Money supports Tiampo Channel and Evans Creek rehabilitation projects near Squamish



The federal government is giving $142,000 to two projects to rebuild and rehabilitate recreational fish habitats in the Squamish region.

Through the new Recreational Fisheries Conservation Partnerships program, the money will allow the Squamish River Watershed Society to restore Coho salmon habitat in Tiampo Channel, a side channel of the Mamquam River, and will help the Pacific Salmon Foundation improve spawning and rearing many species of fish in Evans Creek, part of the Cheakamus River.

Gail Shea, Minister of Fisheries and Oceans, who was accompanied by MP John Weston of West Vancouver-Sunshine Coast-Sea to Sky Country, made the announcement in West Vancouver on Tuesday, Sept. 24.

The two projects were submitted during the first round of applications for the program in July. Overall, 28 projects were approved in B.C., with Ottawa providing up to $1.9 million. Up to $10 million will be provided across Canada over the next two years.

As well, it was announced that the money from $7 tidal (ocean) salmon licenses would now go to the Pacific Salmon Foundation to help with conservation efforts. Previously, the money raised through license sales went straight to general revenues. Weston said $1 million was earmarked for the foundation in 2013 because of this change.

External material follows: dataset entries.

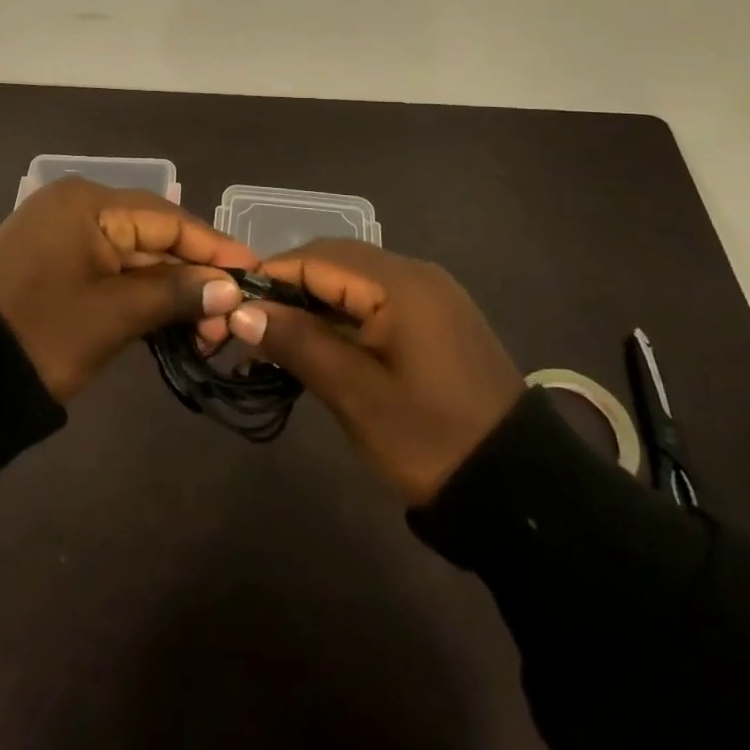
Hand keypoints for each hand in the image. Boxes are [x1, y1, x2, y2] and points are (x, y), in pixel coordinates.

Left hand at [0, 177, 256, 401]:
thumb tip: (229, 289)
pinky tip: (170, 319)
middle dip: (193, 275)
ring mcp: (63, 233)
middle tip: (231, 317)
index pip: (167, 218)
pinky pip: (110, 268)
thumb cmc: (39, 335)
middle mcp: (76, 206)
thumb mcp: (112, 315)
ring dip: (169, 289)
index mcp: (87, 202)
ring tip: (207, 329)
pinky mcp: (54, 262)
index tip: (254, 271)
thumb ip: (175, 294)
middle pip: (152, 235)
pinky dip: (139, 293)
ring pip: (133, 255)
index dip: (213, 247)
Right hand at [223, 239, 525, 505]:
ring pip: (353, 282)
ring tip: (275, 340)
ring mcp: (430, 295)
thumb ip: (298, 342)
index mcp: (400, 282)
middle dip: (288, 289)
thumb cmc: (431, 439)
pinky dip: (341, 317)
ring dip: (313, 304)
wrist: (520, 491)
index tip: (229, 305)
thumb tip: (241, 310)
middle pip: (334, 262)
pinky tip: (318, 345)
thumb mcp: (356, 394)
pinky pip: (375, 301)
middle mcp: (415, 273)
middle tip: (249, 327)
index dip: (268, 277)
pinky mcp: (435, 320)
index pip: (316, 258)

Weston called it a "blockbuster day."

"It was an exciting afternoon at several levels. I told a very impressive group of volunteers and fisheries activists the famous saying 'the price of liberty is eternal vigilance.' These are people who are eternally vigilant, not just about fisheries, but the way they engage with the government and articulate the needs of the community is really exemplary," he said.

Weston said the volunteers had spent four years meeting offering "positive proposals." Their program, which was developed with Weston, was put into the 2013 budget.

"We're seeing the fruits of this type of effort all around us, with the return of the pink salmon recently, the whales returning to the area... all of these great things which bring about hope for the fishery and inspire young people to take more responsibility," Weston said.

Dave Brown, the chair of the Squamish to Lillooet Sport Fish Advisory Committee, was one of those volunteers and heard the announcement.

"We were really pleased to hear it. We commend the government for announcing the funding for these projects and we're very pleased that the Evans Creek rewatering project that we put forward has been approved (which will encourage spawning)," Brown said.

Evans Creek runs through Squamish Nation land and the North Vancouver Outdoor School in the Paradise Valley.

"In 2009, (we) expressed concern about the low return of Fraser River Sockeye, which were almost at collapse stage... We contacted John Weston with our concerns and he met with us to discuss them,"

This led to four visits to the riding by the fisheries minister to explore the possible ways of correcting this, Brown said.

Following the announcement, Brown and other representatives met Shea to discuss the lack of implementation of the Cohen Report recommendations almost a year ago, following an extensive inquiry investigation into the collapse of the Fraser River Sockeye run.

"With regards to the Cohen Inquiry, we are four years down the road from the disastrous run of 2009 and we saw back-to-back very low Sockeye returns in the Fraser and Birkenhead Rivers," Brown said, adding that closures of the fisheries in 2012 and 2013 indicate that things aren't getting better.

"The message to the minister is that there's a small window here. We have a potential of a good run returning from that 2010 brood that was very successful in numbers. There's only four cycles of Sockeye salmon, two of them are on the downward spiral. How long are we going to wait?"

Shea said in a press release that support for recreational fisheries sources encourages tourism and creates jobs.